Что нужно сделать >> Обнови текст о вере: перепиши всё, начиная со слов «Таким образом, понятие» и вниз до слов «строящим свою жизнь.», заменив «библейский тип человека» на «библейский образ человека».
━━━ Приведённый текст
Иудео-христианское понимание веры парадоксально и противоречиво. Выделим несколько наиболее существенных аспектов проблемы веры:
1. Проблема разрыва. Экзистенциальную динамику религии как связи земного и небесного определяет наличие фундаментального разрыва между этими двумя векторами человеческого существования. Другими словами, сама необходимость веры определяется отчуждением человека от высшего начала мира и погруженности в земное существование.
В библейской картине человеческой истории утрата первоначального единства человека с Богом, символически описанная в сюжете о грехопадении Адама, оказывается не только первичным историческим фактом, но и смыслообразующим событием, которое определяет сущность человека в ее земном измерении. Это утраченное единство переживается как наиболее драматическое обстоятельство человеческой жизни, а надежда на его восстановление является той движущей силой, благодаря которой библейская история приобретает свой динамизм.
2. Проблема тождества веры и предмета веры. Силой, которая помогает человеку сохранить стремление к восстановлению первоначальной гармонии Божественного творения, является вера; способом, которым Бог указывает человеку направление к обретению этой гармонии, оказывается откровение. Поэтому веру в иудео-христианской традиции можно определить как со-участие человека в откровении Бога. Очевидно, что в таком качестве вера может осуществиться только в том случае, если человек принимает сам источник откровения в качестве безусловно существующего и вовлечен в осуществление откровения всем своим существом.
Таким образом, понятие веры неизбежно оказывается тавтологичным: вера как обращенность к безусловному и соучастие в нем требует безусловного признания существования того, в чем соучаствует человек. Другими словами, верить возможно лишь постольку, поскольку то, что определяет веру, безусловно существует, что, в свою очередь, опознается самой же верой. Именно поэтому вера требует вовлеченности всего человеческого существования. Таково качество веры, которое конституирует библейский тип человека: это человек, пребывающий в определенной связи с Богом, которая и делает его таким, каков он есть, то есть знающим о наличии такой связи и из нее строящим свою жизнь.
В этом же заключается источник парадокса необъяснимости веры: человек, пребывающий в ней, знает, что то, что определяет его веру, существует безусловно и полностью определяет собой его жизнь; тот, кто находится вне этого состояния, может относиться к этому тем или иным образом, но во всех случаях его отношение будет отчужденным и внешним.
Само состояние веры всегда проблематично: именно потому, что она сама есть ответ на отделенность человека от предмета веры, вера есть стремление к Богу, она свидетельствует о разрыве между человеком и бытием. Этот разрыв переживается и осмысливается как величайшая трагедия человеческого существования, переданная древним псалмопевцем: «Боже мой! Боже мой! Для чего Ты оставил меня? Далеко от спасения моего слова вопля моего. Боже мой! Я вопию днем, - и Ты не внемлешь мне, ночью, - и нет мне успокоения» (Пс. 21:2-3).
━━━━━━
━━━ Набор данных
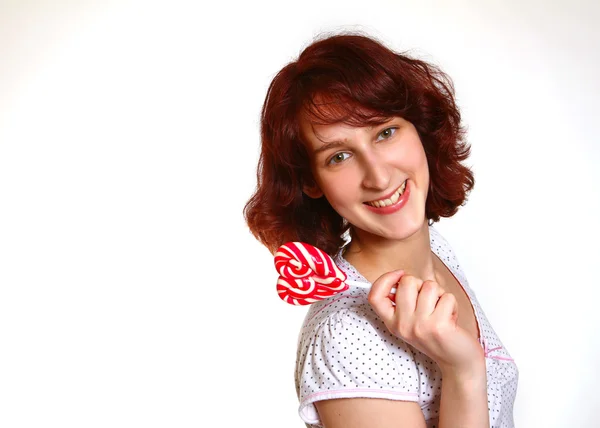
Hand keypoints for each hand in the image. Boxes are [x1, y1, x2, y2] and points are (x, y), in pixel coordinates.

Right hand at [368, 270, 483, 374]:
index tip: (399, 274)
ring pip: (429, 286)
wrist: (457, 360)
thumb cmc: (436, 335)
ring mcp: (419, 326)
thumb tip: (401, 277)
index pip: (374, 296)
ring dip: (440, 294)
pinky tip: (451, 318)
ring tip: (441, 310)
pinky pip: (447, 297)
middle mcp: (403, 325)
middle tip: (429, 299)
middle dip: (421, 283)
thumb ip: (403, 301)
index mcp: (392, 323)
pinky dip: (452, 304)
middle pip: (406, 282)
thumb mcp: (411, 321)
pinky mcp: (438, 326)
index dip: (385, 279)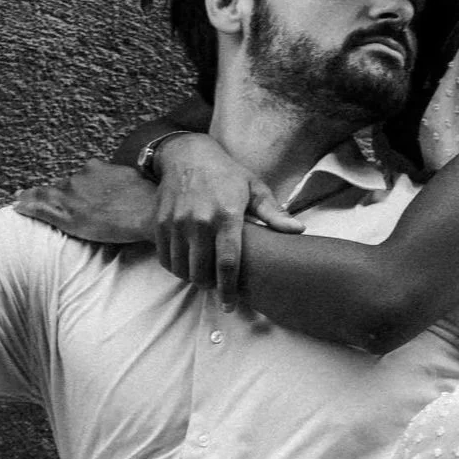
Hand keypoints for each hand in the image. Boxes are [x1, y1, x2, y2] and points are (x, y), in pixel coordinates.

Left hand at [14, 160, 156, 243]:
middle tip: (47, 200)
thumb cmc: (147, 199)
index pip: (79, 176)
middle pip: (63, 185)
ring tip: (19, 198)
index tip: (69, 188)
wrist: (147, 212)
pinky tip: (16, 206)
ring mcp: (72, 195)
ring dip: (33, 196)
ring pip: (47, 195)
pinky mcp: (67, 214)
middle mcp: (80, 178)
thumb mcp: (133, 179)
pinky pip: (41, 208)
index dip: (74, 185)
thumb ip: (120, 177)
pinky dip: (27, 206)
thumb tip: (122, 179)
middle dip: (59, 194)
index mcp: (96, 168)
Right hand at [154, 135, 302, 309]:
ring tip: (201, 275)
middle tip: (216, 285)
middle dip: (209, 285)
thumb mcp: (254, 188)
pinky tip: (185, 264)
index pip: (227, 263)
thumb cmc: (226, 174)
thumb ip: (274, 214)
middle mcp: (199, 220)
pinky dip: (175, 267)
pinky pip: (165, 257)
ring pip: (182, 268)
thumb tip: (299, 231)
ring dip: (192, 278)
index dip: (228, 289)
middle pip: (202, 271)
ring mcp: (176, 221)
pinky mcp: (160, 222)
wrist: (187, 154)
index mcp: (227, 215)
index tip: (230, 304)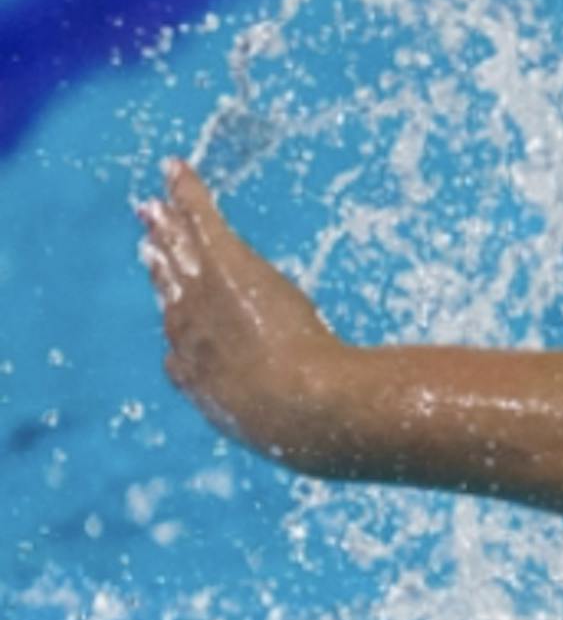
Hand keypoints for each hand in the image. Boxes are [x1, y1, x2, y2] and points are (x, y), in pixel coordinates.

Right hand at [139, 159, 356, 468]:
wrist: (305, 410)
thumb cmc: (311, 433)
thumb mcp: (304, 441)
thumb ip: (318, 435)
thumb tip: (358, 452)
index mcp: (198, 378)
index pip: (179, 336)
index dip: (174, 313)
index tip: (169, 296)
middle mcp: (189, 333)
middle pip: (170, 287)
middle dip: (160, 260)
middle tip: (147, 235)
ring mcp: (205, 298)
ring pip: (179, 252)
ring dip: (168, 225)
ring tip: (153, 204)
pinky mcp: (226, 269)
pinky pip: (200, 221)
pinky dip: (188, 193)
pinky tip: (175, 168)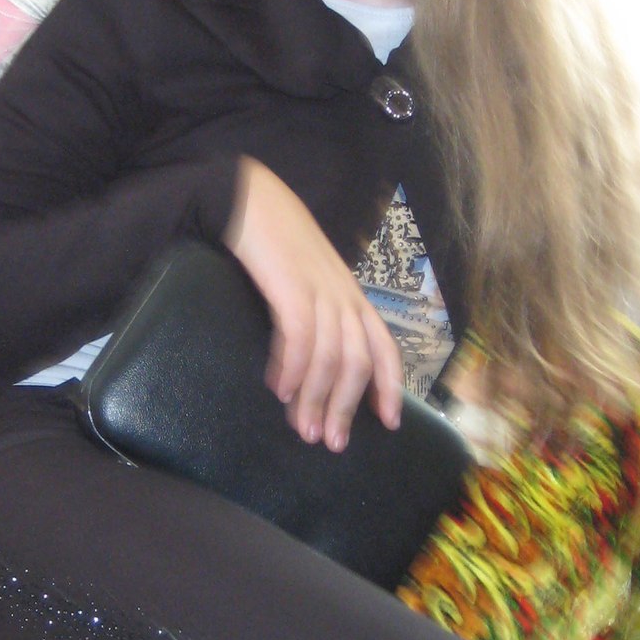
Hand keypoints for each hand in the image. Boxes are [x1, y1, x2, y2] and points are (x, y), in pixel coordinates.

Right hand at [223, 157, 402, 449]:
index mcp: (352, 295)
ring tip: (300, 427)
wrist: (249, 197)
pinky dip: (291, 368)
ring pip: (330, 356)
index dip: (390, 387)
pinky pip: (299, 336)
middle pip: (357, 362)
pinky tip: (280, 389)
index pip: (384, 346)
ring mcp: (320, 288)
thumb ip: (316, 315)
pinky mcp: (291, 284)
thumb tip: (309, 365)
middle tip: (329, 442)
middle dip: (344, 408)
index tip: (388, 424)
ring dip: (315, 398)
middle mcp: (344, 294)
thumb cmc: (275, 242)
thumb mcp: (308, 281)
━━━━━━
Ответ на задание >>
Таким образом, понятие веры неизбежно оказывается тавтологичным: вера как обращенность к безусловному и соучастие в нем требует безусловного признания существования того, в чем соучаствует человек. Другими словами, верить возможно лишь постольку, поскольку то, что определяет веру, безусловно существует, что, в свою очередь, опознается самой же верой. Именно поэтому вера требует вовлеченности всего человеческого существования. Таково качество веры, которое конституирует библейский образ человека: это человек, пребывающий в определенной связи с Богом, которая и делает его таким, каков он есть, то есть знающим о наличии такой связи и из нее строящим свою жизнь.